• Exercise directions: Only those lines in the data below from the line containing "wooden stick [713,242,893,418]" through the line containing "wooden plank [530,623,824,718]", both included, should be restated word for word.

• Source material:

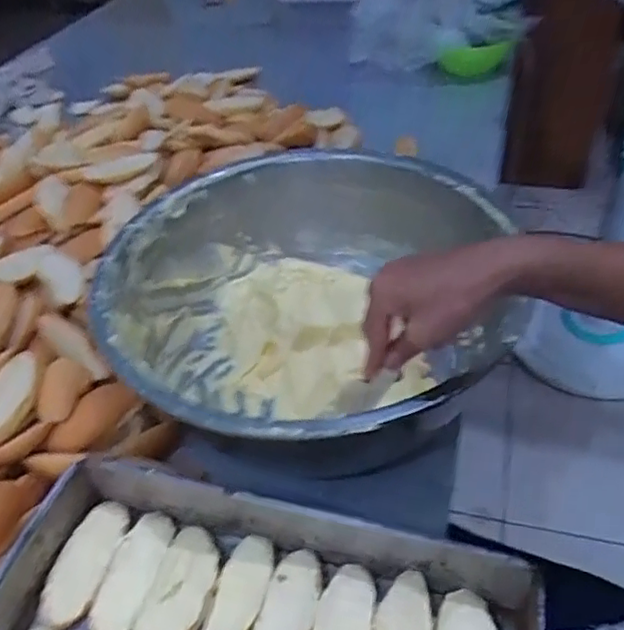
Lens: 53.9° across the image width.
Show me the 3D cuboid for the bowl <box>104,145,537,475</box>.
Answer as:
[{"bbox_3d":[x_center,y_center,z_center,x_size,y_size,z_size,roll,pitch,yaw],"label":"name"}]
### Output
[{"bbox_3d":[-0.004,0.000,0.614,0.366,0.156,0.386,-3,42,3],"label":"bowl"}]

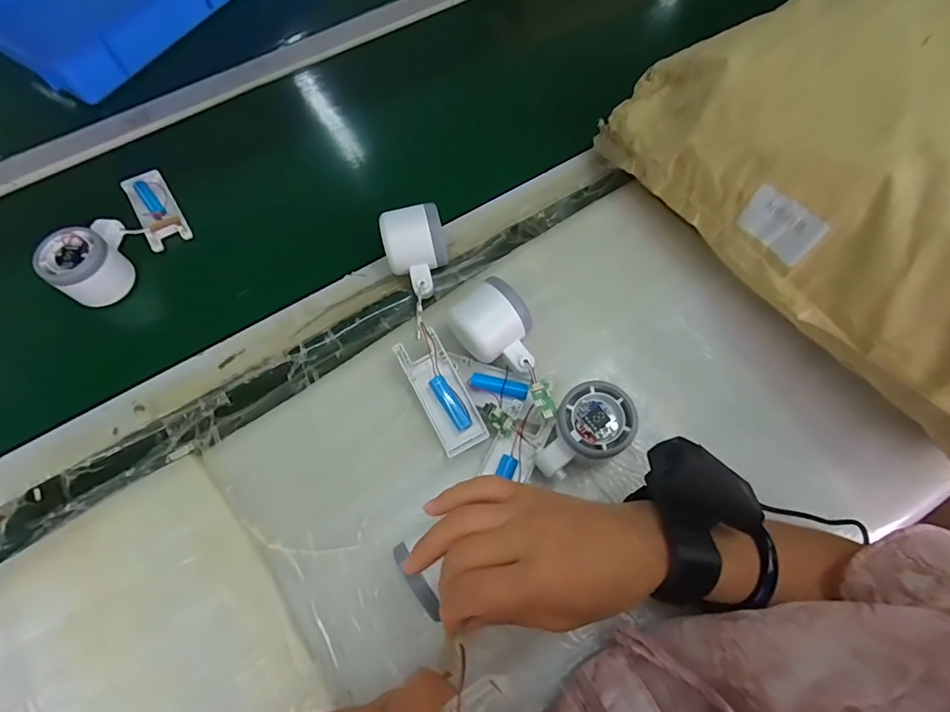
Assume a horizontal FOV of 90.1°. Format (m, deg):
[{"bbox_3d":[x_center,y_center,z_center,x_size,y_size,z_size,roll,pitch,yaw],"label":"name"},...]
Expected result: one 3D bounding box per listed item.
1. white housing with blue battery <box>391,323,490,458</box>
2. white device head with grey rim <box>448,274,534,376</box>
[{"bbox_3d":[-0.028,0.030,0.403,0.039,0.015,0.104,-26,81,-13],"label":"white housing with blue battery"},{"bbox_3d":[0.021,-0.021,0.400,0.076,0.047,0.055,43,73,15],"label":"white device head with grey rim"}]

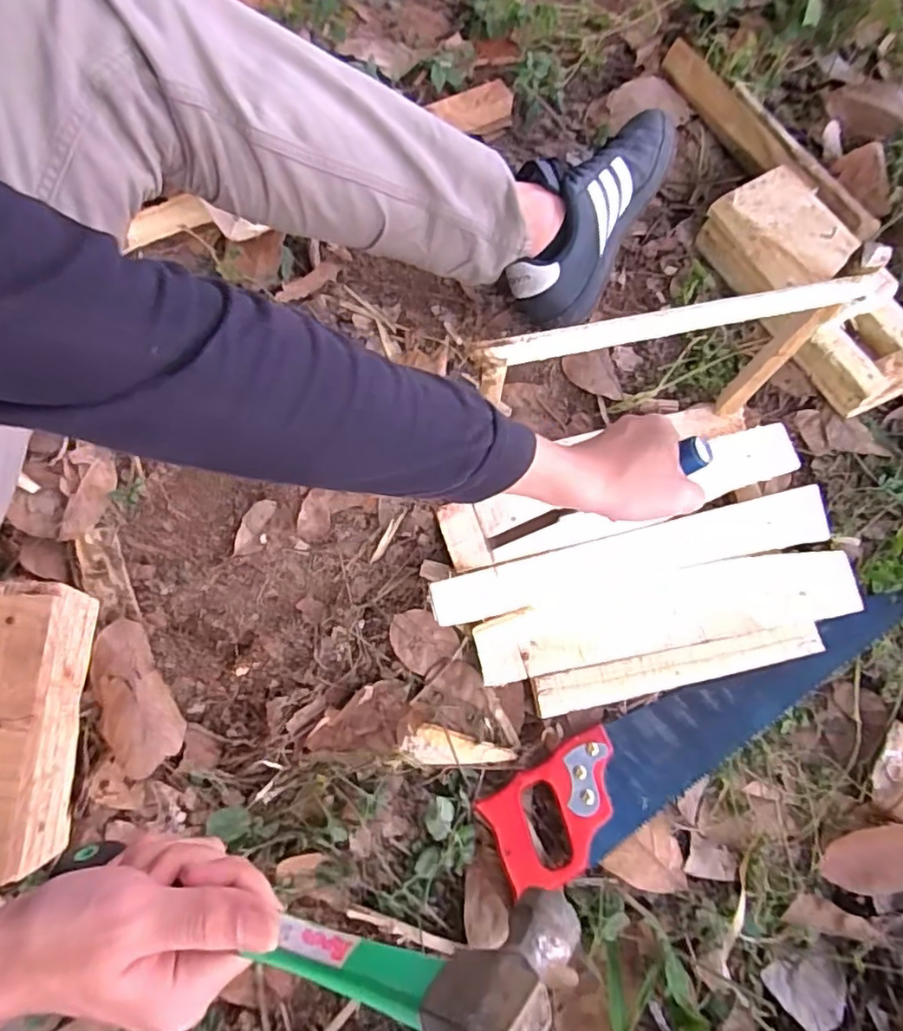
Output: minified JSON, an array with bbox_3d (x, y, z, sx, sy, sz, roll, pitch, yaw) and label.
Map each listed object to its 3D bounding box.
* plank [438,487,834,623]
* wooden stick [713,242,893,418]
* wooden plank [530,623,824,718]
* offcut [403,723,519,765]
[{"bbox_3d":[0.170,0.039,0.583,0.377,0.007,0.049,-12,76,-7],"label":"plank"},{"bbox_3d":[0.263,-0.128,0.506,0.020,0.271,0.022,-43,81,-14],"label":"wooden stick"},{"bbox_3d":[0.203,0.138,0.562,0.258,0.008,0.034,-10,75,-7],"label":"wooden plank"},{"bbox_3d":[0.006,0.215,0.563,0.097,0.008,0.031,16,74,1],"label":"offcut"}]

• Output of the task:
* wooden stick [713,242,893,418]
* wooden plank [530,623,824,718]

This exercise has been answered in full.